Per Trabucchi la funzione dell’Anticresi è sostanzialmente satisfattoria; tale rapporto si qualifica come mezzo di soggezione volontaria alla responsabilità patrimoniale, più che come forma di garanzia. Infatti il creditore anticretico non ha una prelazione sul ricavato della vendita.

L’Anticresi dura finché il creditore sia stato interamente soddisfatto, salvo che sia stata stabilita una diversa durata. In ogni caso l’Anticresi non può avere una durata superiore a dieci anni, e a detto termine si riduce quello superiore eventualmente convenuto.

Questo limite è posto per evitare che il proprietario resti troppo a lungo spossessato del bene.

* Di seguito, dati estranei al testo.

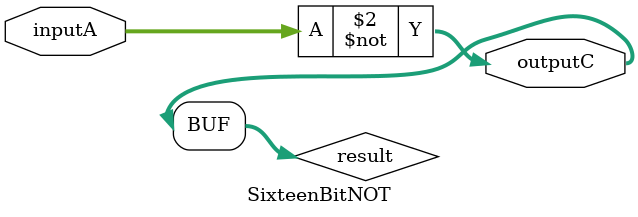
<source format=v>

module SixteenBitNOT(inputA,outputC);
parameter k=16;
input  [k-1:0] inputA;
output [k-1:0] outputC;
wire   [k-1:0] inputA;
reg    [k-1:0] outputC;
reg    [k-1:0] result;

always@(*)
begin
	result=~(inputA);
	outputC=result;
end
 
endmodule


</source>
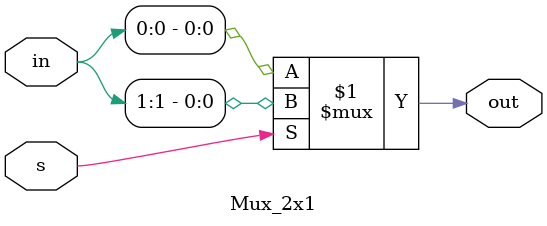
<source format=v>

module Mux_2x1(in,s,out);
input [1:0]in;
input s;
output out; 
assign out =s? in[1]: in[0]; 
endmodule

</source>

Il creditore ha l’obbligo di conservare e amministrare il fondo con la diligenza del buon padre di famiglia, ma se vuole liberarsi da tale obbligo può restituire, in ogni tempo, l’immobile al debitore, salvo che abbia rinunciato a tale facoltà (art. 1961).

È valido il patto con il quale si conviene che i frutti si compensino con gli interessi in tutto o in parte (art. 1964). È, invece, nullo il patto commissorio [vedi], cioè il patto con cui si conviene che la proprietà dell’immobile passi al creditore nel caso di mancato pagamento del debito (art. 1963).